_YOUR INSTRUCTIONS_
Any picture in the material should be left out, while all other lines are copied exactly.

........

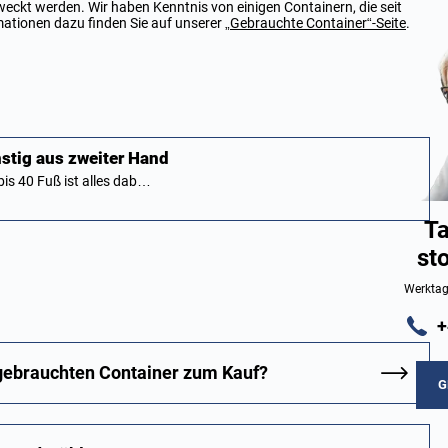
ckt werden. Wir haben Kenntnis von einigen Containern, die seit
mationen dazu finden Sie auf unserer
„Gebrauchte Container“-Seite
.
stig aus zweiter Hand
is 40 Fuß ist alles dab…
Ta
st
Werktag
+
 gebrauchten Container zum Kauf?
G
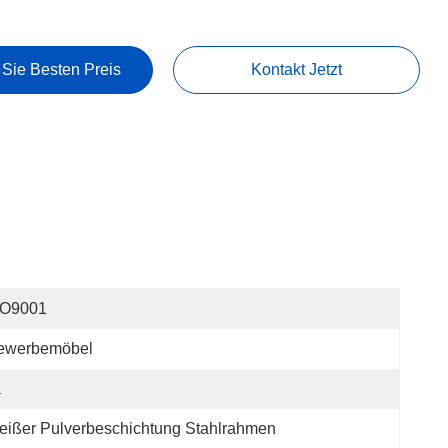
 Sie Besten Preis
Kontakt Jetzt
SO9001
ewerbemöbel
a
ißer Pulverbeschichtung Stahlrahmen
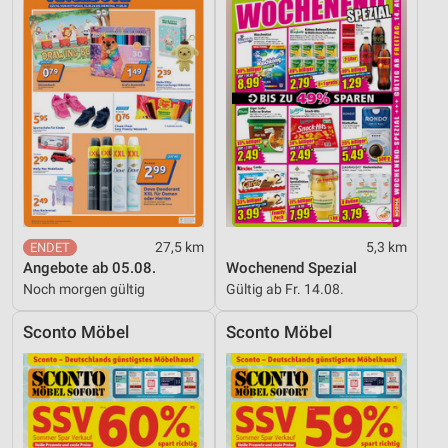
27,5 km
5,3 km
Angebote ab 05.08.
Wochenend Spezial
Noch morgen gültig
Gültig ab Fr. 14.08.
Sconto Möbel
Sconto Möbel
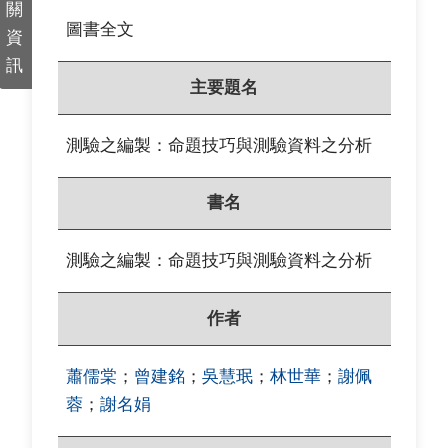
關
圖書全文
資
訊
主要題名
測驗之編製：命題技巧與測驗資料之分析
書名
測驗之編製：命題技巧與測驗資料之分析
作者
蕭儒棠
；
曾建銘
；
吳慧珉
；
林世華
；
謝佩
蓉
；
謝名娟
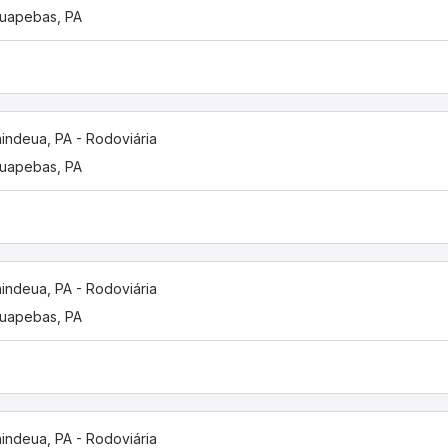
uapebas, PA
indeua, PA - Rodoviária
uapebas, PA
indeua, PA - Rodoviária
uapebas, PA
indeua, PA - Rodoviária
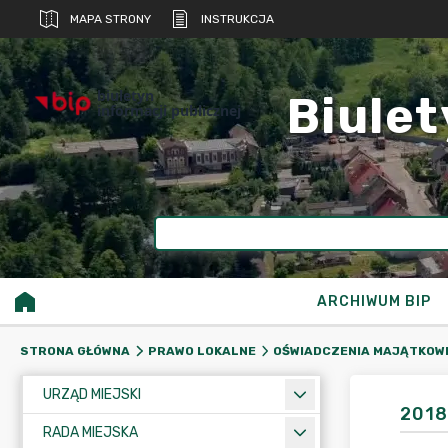
MAPA STRONY
INSTRUKCJA
biuletyn
Biulet
informacji publicznej
ARCHIWUM BIP
STRONA GŁÓWNA
PRAWO LOKALNE
OŚWIADCZENIA MAJĄTKOW
URZĄD MIEJSKI
2018
RADA MIEJSKA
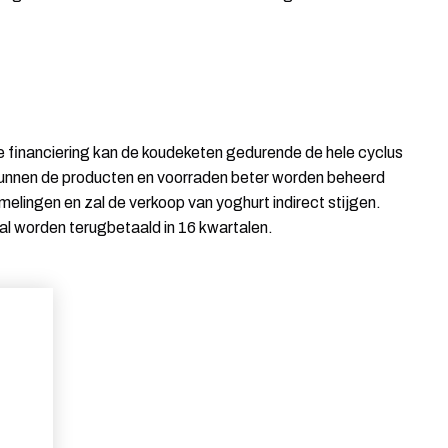
financiering kan de koudeketen gedurende de hele cyclus
unnen de producten en voorraden beter worden beheerd
lingen en zal de verkoop van yoghurt indirect stijgen.
 zal worden terugbetaald in 16 kwartalen.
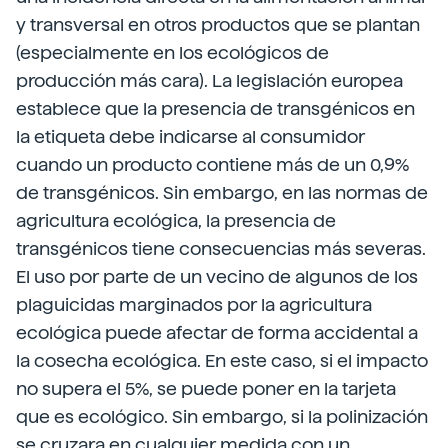
y transversal en otros productos que se plantan
(especialmente en los ecológicos de
producción más cara). La legislación europea
establece que la presencia de transgénicos en
la etiqueta debe indicarse al consumidor
cuando un producto contiene más de un 0,9%
de transgénicos. Sin embargo, en las normas de
agricultura ecológica, la presencia de
transgénicos tiene consecuencias más severas.
El uso por parte de un vecino de algunos de los
plaguicidas marginados por la agricultura
ecológica puede afectar de forma accidental a
la cosecha ecológica. En este caso, si el impacto
no supera el 5%, se puede poner en la tarjeta
que es ecológico. Sin embargo, si la polinización
se cruzara en cualquier medida con un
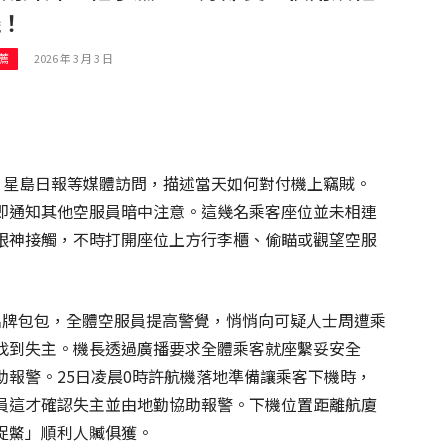
機！
2026 年 3 月 3 日
薦
01、星島日報等媒體訪問，描述當天如何對付機上竊賊。
即通知其他空服員暗中注意。這幾名乘客座位並未相連
眼神接觸，不時打開座位上方行李櫃、偷瞄或觀望空服
名牌包包，全體空服員提高警覺，悄悄向可疑人士周遭乘
找到失主。機長透過廣播要求全體乘客就座繫妥安全
報警。25日凌晨0時許航機落地準備讓乘客下機時，
員這才確認失主並由地勤協助報警。下機位置距離航廈
捉鱉」順利人贓俱獲。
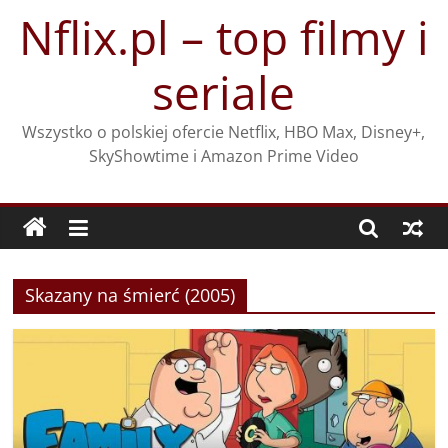
Przejdź
Nflix.pl – top filmy i
do
treści
seriale
Wszystko o polskiej ofercie Netflix, HBO Max, Disney+,
SkyShowtime i Amazon Prime Video
Skazany na śmierć (2005)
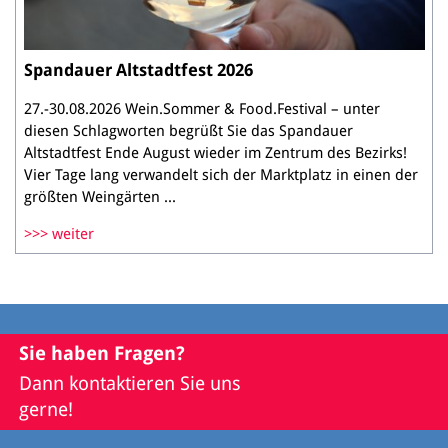
Spandauer Altstadtfest 2026
27.-30.08.2026 Wein.Sommer & Food.Festival – unter
diesen Schlagworten begrüßt Sie das Spandauer
Altstadtfest Ende August wieder im Zentrum des Bezirks!
Vier Tage lang verwandelt sich der Marktplatz in einen der
größten Weingärten ...
weiter
Sie haben Fragen?
Dann kontaktieren Sie uns
gerne!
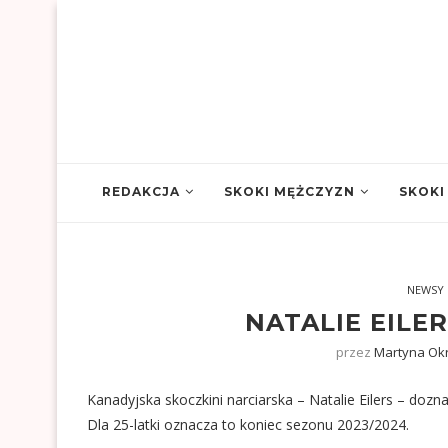
REDAKCJA
SKOKI MĘŻCZYZN
SKOKI
NEWSY
NATALIE EIL
przez
Martyna Ok
Kanadyjska skoczkini narciarska – Natalie Eilers – dozn
Dla 25-latki oznacza to koniec sezonu 2023/2024.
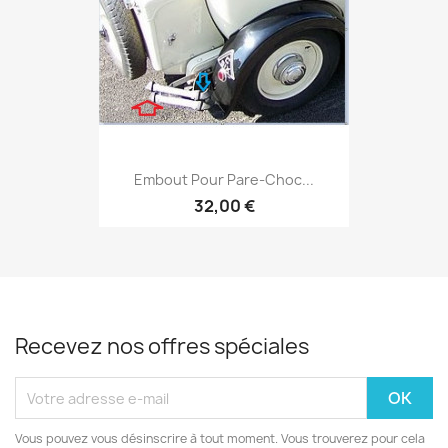
Embout Pour Pare-Choc...
32,00 €
Recevez nos offres spéciales
Vous pouvez vous désinscrire à tout moment. Vous trouverez pour cela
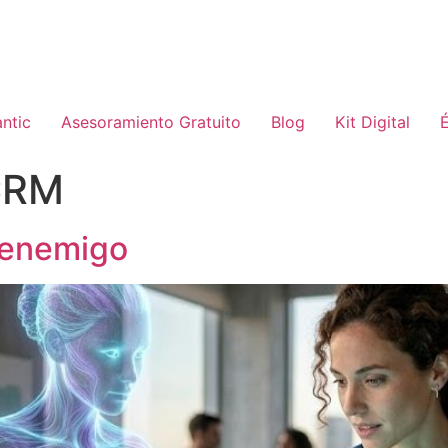
ntic
Asesoramiento Gratuito
Blog
Kit Digital
É
CRM
u enemigo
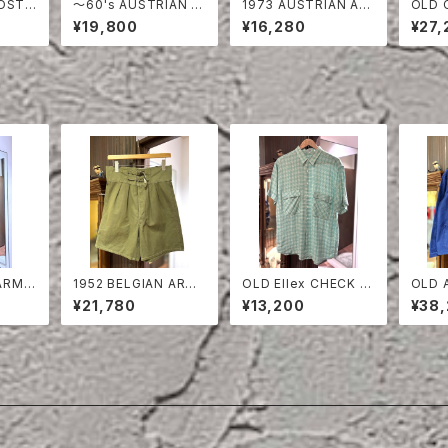
〜60's AUSTRIAN A
1973 AUSTRIAN AR
OLD 
RED
RMY PEA DOT CAM
MY PEA DOT CAMO
ON S
¥19,800
¥16,280
¥27,
O FIERD PANTS
FIERD PANTS
 ARMY
1952 BELGIAN ARMY
OLD Ellex CHECK LI
OLD A
 TRO
COTTON SHORTS
NEN HALF SLEEVE S
RE B
¥21,780
¥13,200
¥38
HIRT
JACK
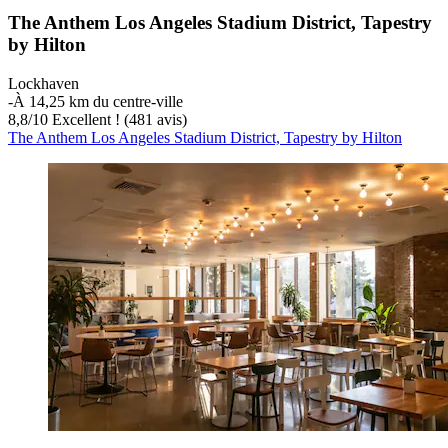
The Anthem Los Angeles Stadium District, Tapestry
by Hilton
Lockhaven
‐
À 14,25 km du centre-ville
8,8
/
10
Excellent ! (481 avis)
The Anthem Los Angeles Stadium District, Tapestry by Hilton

........

_WRITTEN SOLUTION_
ckt werden. Wir haben Kenntnis von einigen Containern, die seit
mationen dazu finden Sie auf unserer
„Gebrauchte Container“-Seite
.
stig aus zweiter Hand
is 40 Fuß ist alles dab…
Ta
st
Werktag
+
 gebrauchten Container zum Kauf?
G
 Sie Besten Preis
Kontakt Jetzt
SO9001
ewerbemöbel
a
ißer Pulverbeschichtung Stahlrahmen
27,5 km
5,3 km
Angebote ab 05.08.
Wochenend Spezial
Noch morgen gültig
Gültig ab Fr. 14.08.
Sconto Möbel
Sconto Möbel
關
圖書全文
資
訊
主要題名
測驗之編製：命題技巧與測驗資料之分析
書名
測驗之編製：命題技巧與測驗資料之分析
作者
蕭儒棠
；
曾建銘
；
吳慧珉
；
林世華
；
謝佩
蓉
；
謝名娟
uapebas, PA
indeua, PA - Rodoviária
uapebas, PA
indeua, PA - Rodoviária
uapebas, PA
indeua, PA - Rodoviária
MAPA STRONY
INSTRUKCJA
biuletyn
Biulet
informacji publicznej
ARCHIWUM BIP
STRONA GŁÓWNA
PRAWO LOKALNE
OŚWIADCZENIA MAJĄTKOW
URZĄD MIEJSKI
2018
RADA MIEJSKA
financiering kan de koudeketen gedurende de hele cyclus
unnen de producten en voorraden beter worden beheerd
lingen en zal de verkoop van yoghurt indirect stijgen.
 zal worden terugbetaald in 16 kwartalen.
y transversal en otros productos que se plantan
(especialmente en los ecológicos de
producción más cara). La legislación europea
establece que la presencia de transgénicos en
la etiqueta debe indicarse al consumidor
cuando un producto contiene más de un 0,9%
de transgénicos. Sin embargo, en las normas de
agricultura ecológica, la presencia de
transgénicos tiene consecuencias más severas.
El uso por parte de un vecino de algunos de los
plaguicidas marginados por la agricultura
ecológica puede afectar de forma accidental a
la cosecha ecológica. En este caso, si el impacto
no supera el 5%, se puede poner en la tarjeta
que es ecológico. Sin embargo, si la polinización
se cruzara en cualquier medida con un
機！
2026 年 3 月 3 日
薦
01、星島日報等媒體訪問，描述當天如何對付機上竊賊。
即通知其他空服員暗中注意。這幾名乘客座位並未相連
眼神接觸，不時打開座位上方行李櫃、偷瞄或觀望空服
名牌包包，全體空服員提高警覺，悄悄向可疑人士周遭乘
找到失主。機長透過廣播要求全體乘客就座繫妥安全
報警。25日凌晨0時許航機落地準備讓乘客下機時，
員這才確認失主並由地勤協助報警。下機位置距離航廈
捉鱉」順利人贓俱獲。
Przejdź
Nflix.pl – top filmy i
do
treści
seriale
Wszystko o polskiej ofercie Netflix, HBO Max, Disney+,
SkyShowtime i Amazon Prime Video
Skazany na śmierć (2005)
Spandauer Altstadtfest 2026
27.-30.08.2026 Wein.Sommer & Food.Festival – unter
diesen Schlagworten begrüßt Sie das Spandauer
Altstadtfest Ende August wieder im Zentrum des Bezirks!
Vier Tage lang verwandelt sich der Marktplatz in einen der
größten Weingärten ...
weiter
Sie haben Fragen?
Dann kontaktieren Sie uns
gerne!
REDAKCJA
SKOKI MĘŻCZYZN
SKOKI
NEWSY
NATALIE EIL
przez
Martyna Ok
Kanadyjska skoczkini narciarska – Natalie Eilers – dozn
Dla 25-latki oznacza to koniec sezonu 2023/2024.
Embout Pour Pare-Choc...
32,00 €
Recevez nos offres spéciales
Vous pouvez vous désinscrire à tout moment. Vous trouverez pour cela
ntic
Asesoramiento Gratuito
Blog
Kit Digital
É
CRM
u enemigo
〜60's AUSTRIAN A
1973 AUSTRIAN AR
OLD 
RED
RMY PEA DOT CAM
MY PEA DOT CAMO
ON S
¥19,800
¥16,280
¥27,
O FIERD PANTS
FIERD PANTS
 ARMY
1952 BELGIAN ARMY
OLD Ellex CHECK LI
OLD A
 TRO
COTTON SHORTS
NEN HALF SLEEVE S
RE B
¥21,780
¥13,200
¥38
HIRT
JACK
The Anthem Los Angeles Stadium District, Tapestry
by Hilton
Lockhaven
‐
À 14,25 km du centre-ville
8,8
/
10
Excellent ! (481 avis)
The Anthem Los Angeles Stadium District, Tapestry by Hilton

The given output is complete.